Succédant à une génération de précurseurs (La Maréchale, Arthur Clibborn, John Scott Railton, etc.), Albin et Blanche Peyron vont transformer et développer l'Armée du Salut.Né le 11 avril 1870, Albin est un bon orateur et un grand organisateur. Il rencontre Blanche Roussel alors qu'il est capitaine des "cadets" de l'école militaire en Suisse. Elle deviendra sa femme et l'accompagnera jusqu'à sa mort en 1933.Sous leur impulsion, le mouvement s'étend. Parmis ses actions les plus marquantes, en 1928, Albin Peyron envoie un jeune homme enquêter sur la situation des bagnards à Cayenne, c'est Charles Péan. L'Armée du Salut va dès lors travailler à la fermeture du bagne et la réhabilitation des anciens forçats. En 1933, l'Armée du Salut traverse la Méditérannée et s'installe en Algérie, encore département français à l'époque.A côté de l'extension géographique, le commandement d'Albin Peyron est aussi l'occasion d'explorer ou d'approfondir certains domaines de la solidarité. Ainsi, les Soupes de minuit sont créées. Elles sont les ancêtre de la Soupes de nuit. Certains établissements "historiques" sont construits, comme la Péniche Louise Catherine, le Palais de la Femme, le Palais du Peuple, la Cité de refuge, la Maison du Jeune Homme.Après la mort de sa femme et avoir dirigé l'Armée du Salut en France pendant 17 ans, Albin se marie avec Gisèle Rosset et redevient simple soldat. Il est "promu à la Gloire" le 9 mars 1944.


Charles Péan

Charles Péan : la fin du bagne de Guyane

Né le 28 février 1901, il entre à l'Armée du Salut en tant que chauffeur pour une mission d'évangélisation en Franche-Comté. A 18 ans, nous sommes en 1919, il s'engage dans un combat qu'il va poursuivre avec une énergie farouche jusqu'à sa mort en 1991.

Il est envoyé en 1928 à Cayenne pour enquêter sur la situation du bagne de Guyane. Malgré les besoins immenses et son action énergique pour mobilser l'opinion publique, il faudra attendre 1933 pour que l'Armée du Salut soit autorisée à y travailler. Il soigne pendant ce temps là un paludisme et une tuberculose contractés lors de son voyage.

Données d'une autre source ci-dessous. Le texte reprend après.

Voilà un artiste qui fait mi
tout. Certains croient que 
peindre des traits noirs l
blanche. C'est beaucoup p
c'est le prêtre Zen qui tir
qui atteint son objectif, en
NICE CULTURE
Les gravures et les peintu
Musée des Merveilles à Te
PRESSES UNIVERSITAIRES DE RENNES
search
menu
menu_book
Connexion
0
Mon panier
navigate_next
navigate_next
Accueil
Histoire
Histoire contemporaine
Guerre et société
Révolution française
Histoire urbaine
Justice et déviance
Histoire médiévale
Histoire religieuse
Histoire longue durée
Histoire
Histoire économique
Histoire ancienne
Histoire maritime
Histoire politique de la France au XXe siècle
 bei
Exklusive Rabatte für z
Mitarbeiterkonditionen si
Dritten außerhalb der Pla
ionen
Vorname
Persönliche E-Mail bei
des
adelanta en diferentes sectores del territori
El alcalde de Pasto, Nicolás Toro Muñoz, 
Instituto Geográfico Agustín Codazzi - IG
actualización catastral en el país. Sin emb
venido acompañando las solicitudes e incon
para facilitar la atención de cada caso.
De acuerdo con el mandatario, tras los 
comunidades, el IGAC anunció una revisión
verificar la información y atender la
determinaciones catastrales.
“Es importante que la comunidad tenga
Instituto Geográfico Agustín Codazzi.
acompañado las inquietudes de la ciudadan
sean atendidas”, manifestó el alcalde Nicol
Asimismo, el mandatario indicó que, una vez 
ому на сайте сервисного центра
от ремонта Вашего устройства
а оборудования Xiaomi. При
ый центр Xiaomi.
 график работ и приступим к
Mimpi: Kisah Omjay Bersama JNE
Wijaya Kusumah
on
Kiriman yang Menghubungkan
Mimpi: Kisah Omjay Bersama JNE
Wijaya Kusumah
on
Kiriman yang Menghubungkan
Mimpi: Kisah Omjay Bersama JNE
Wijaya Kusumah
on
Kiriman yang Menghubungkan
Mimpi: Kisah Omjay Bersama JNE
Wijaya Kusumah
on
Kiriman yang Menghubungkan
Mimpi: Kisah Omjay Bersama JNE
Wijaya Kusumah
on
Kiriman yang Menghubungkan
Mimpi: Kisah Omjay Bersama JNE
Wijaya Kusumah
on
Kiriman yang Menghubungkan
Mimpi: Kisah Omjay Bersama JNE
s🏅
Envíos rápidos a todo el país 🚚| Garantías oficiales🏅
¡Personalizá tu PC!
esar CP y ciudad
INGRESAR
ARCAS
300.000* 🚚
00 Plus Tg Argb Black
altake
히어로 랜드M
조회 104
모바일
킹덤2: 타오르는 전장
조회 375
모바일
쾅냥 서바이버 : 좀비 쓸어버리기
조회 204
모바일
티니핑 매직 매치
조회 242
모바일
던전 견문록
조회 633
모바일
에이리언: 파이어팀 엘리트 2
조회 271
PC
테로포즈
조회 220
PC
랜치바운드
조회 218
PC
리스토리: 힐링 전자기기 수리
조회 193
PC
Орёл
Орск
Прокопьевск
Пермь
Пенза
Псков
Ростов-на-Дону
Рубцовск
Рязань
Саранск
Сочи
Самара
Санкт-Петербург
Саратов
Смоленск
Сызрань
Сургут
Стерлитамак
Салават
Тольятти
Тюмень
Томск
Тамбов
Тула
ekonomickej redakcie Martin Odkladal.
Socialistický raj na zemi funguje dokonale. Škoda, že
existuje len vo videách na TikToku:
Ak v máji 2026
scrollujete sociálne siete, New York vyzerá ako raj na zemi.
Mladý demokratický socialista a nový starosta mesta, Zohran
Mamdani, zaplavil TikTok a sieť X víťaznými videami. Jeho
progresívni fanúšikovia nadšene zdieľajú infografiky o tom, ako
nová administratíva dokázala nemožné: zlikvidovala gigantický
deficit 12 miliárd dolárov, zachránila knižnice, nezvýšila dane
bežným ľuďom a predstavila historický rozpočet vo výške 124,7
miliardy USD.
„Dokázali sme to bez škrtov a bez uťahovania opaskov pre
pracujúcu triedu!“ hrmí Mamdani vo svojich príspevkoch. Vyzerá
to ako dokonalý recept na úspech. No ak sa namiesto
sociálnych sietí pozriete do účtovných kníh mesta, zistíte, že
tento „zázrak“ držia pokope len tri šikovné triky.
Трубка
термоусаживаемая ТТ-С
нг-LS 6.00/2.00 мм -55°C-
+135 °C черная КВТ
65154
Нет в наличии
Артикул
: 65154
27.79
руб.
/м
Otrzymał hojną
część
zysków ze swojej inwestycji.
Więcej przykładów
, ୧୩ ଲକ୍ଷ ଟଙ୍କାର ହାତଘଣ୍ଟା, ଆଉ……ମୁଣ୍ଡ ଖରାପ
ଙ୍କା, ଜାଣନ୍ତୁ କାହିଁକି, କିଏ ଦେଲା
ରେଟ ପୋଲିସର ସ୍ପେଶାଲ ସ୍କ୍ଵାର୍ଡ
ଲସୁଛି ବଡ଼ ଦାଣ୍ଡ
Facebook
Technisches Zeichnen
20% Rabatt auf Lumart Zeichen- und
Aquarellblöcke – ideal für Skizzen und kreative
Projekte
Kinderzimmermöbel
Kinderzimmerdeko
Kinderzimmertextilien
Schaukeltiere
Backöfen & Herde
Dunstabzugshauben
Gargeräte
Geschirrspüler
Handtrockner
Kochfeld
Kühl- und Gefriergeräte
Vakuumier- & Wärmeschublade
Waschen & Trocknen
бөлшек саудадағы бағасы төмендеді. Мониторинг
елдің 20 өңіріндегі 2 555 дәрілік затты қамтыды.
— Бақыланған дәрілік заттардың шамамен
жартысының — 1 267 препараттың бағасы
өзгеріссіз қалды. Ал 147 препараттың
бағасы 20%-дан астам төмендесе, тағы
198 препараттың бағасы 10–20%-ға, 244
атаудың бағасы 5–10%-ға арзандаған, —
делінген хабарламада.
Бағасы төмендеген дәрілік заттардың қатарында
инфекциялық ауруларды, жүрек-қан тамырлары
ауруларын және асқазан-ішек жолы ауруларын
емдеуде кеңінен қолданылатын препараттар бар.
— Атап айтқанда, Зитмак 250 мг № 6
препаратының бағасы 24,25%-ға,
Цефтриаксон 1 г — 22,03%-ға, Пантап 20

Charles Péan prend la tête de l'Armée du Salut en France de 1957 à 1966. Il sera appellé aux mêmes fonctions en Suisse jusqu'en 1971.

Il meurt en 1991 après nous avoir laissé plusieurs livres contant ses combats et ses souvenirs.

Et maintenant ...

107 officiers sont en activité dans la Congrégation et 2000 professionnels de l'action sociale dans la Fondation au service des autres.

La Générale Linda Bond est à la tête de l'Armée du Salut mondiale.